■ DOCUMENT PASSAGE:

That’s actually a really good insight. I noted something like that too when I first looked at the list – I didn’t recgonize half of those journal titles. There’s probably some pretty cool stuff in there, but I’d never know, because I read the ones TRIP says I should all the time. Not sure what the alternative is though, because we can’t read everything.
Getting authors to cite pieces in the journal is one way. But soliciting articles from ‘names’ is another, or publishing very topical stuff, or review or, survey articles, special issues etc. The wikipedia (did I really say that in public?) page on impact factor has a good discussion about manipulation.
Is there anyway to police this? Does T-R (or APSA, perhaps more importantly) know about this sorta thing? I read the wiki write-up. Funny how the one journal purposefully cited itself en masses in order to protest the sytem. I wonder if this means Google Scholar is the future…
T-R has a calculation that excludes journal self-citations, but people don’t pay that much attention to it. The problem is that influential journals should expect self-citations in the first place. If you look at the change in impact factor from the two calculation, it can be somewhat dramatic but it doesn’t necessarily change a great deal.

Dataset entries
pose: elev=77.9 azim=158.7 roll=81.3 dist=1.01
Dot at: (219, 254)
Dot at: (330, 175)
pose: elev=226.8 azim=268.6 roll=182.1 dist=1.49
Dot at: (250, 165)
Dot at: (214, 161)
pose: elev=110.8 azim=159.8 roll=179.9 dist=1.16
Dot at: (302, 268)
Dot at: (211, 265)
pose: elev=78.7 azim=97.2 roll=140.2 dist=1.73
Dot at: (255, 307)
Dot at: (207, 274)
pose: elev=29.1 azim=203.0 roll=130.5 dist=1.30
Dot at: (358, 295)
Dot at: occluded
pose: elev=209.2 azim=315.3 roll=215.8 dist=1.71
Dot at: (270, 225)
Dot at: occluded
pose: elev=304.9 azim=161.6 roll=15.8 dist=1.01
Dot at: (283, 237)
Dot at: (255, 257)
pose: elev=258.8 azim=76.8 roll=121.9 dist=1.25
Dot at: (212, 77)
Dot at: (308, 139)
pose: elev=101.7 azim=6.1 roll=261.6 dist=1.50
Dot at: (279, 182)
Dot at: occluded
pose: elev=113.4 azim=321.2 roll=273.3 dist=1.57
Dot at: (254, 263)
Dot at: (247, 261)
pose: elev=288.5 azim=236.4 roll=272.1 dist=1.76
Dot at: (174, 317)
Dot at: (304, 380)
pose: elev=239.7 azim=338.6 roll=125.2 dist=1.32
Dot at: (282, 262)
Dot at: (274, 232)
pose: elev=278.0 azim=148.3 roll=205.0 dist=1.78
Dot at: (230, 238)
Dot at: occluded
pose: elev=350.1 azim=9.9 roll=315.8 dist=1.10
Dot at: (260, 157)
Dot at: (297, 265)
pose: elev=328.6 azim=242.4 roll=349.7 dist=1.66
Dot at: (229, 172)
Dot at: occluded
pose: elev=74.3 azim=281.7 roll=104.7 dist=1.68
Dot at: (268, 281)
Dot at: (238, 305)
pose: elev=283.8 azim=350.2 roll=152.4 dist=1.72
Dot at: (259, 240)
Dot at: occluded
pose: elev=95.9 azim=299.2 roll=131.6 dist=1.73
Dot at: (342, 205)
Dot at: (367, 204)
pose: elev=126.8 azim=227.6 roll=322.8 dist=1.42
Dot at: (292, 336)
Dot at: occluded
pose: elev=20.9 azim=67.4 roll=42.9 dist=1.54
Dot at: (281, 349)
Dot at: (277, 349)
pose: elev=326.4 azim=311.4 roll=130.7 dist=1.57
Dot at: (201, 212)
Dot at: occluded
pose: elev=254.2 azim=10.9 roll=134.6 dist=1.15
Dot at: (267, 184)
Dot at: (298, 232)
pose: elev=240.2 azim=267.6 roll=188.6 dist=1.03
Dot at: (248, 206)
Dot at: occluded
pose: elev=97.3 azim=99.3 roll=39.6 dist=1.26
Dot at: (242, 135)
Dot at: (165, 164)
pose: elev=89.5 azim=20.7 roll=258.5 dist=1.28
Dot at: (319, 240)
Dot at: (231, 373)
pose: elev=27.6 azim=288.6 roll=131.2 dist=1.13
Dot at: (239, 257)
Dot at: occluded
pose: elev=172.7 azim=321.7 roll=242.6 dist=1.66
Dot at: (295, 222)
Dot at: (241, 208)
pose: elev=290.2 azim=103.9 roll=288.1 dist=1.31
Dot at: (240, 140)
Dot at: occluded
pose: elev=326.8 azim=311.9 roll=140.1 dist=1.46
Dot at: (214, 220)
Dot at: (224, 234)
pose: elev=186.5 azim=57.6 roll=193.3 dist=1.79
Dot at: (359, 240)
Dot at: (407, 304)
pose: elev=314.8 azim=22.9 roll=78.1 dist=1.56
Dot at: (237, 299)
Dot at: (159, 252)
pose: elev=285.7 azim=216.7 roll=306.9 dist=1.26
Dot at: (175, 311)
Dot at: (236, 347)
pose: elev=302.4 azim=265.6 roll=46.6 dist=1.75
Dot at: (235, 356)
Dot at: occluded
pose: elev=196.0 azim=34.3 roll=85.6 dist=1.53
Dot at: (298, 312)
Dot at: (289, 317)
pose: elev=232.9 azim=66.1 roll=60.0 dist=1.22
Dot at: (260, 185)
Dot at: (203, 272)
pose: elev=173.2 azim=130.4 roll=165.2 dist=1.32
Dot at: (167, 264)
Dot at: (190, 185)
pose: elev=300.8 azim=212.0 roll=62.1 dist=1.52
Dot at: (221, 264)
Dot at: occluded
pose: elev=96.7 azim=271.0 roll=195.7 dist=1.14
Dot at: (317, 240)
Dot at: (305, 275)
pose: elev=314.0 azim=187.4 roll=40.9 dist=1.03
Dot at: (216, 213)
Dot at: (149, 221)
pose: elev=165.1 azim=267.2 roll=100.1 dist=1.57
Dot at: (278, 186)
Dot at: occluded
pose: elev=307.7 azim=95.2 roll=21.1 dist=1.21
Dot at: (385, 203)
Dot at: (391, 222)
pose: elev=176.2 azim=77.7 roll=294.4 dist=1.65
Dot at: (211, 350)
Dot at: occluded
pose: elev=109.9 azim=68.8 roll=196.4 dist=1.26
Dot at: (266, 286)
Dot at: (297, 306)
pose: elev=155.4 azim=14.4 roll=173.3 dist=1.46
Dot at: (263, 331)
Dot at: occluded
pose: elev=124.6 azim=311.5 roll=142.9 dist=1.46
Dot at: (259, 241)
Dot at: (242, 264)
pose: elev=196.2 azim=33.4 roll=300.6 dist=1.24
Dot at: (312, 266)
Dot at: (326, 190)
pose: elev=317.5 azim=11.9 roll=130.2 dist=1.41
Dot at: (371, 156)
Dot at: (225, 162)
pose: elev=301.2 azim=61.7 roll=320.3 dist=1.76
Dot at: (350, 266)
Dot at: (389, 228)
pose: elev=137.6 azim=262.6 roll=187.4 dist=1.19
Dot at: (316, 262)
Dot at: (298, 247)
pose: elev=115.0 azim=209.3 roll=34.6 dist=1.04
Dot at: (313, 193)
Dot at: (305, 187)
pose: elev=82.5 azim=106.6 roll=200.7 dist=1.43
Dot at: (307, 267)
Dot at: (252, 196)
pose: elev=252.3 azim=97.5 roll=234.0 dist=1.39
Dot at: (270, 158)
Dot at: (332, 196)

■ WHAT IS EXPECTED: Decide whether each statement agrees with the discussion of journal impact factors. For each, answer yes or no and quote the words from the discussion that decide it. (a) T-R offers a calculation that leaves out journal self-citations. (b) Influential journals should not expect self-citations. (c) People pay close attention to the calculation that excludes self-citations. The entries are not needed for any of the work here.

■ OUTPUT BELOW:
(a) Yes: "T-R has a calculation that excludes journal self-citations"
(b) No: "influential journals should expect self-citations in the first place"
(c) No: "people don’t pay that much attention to it"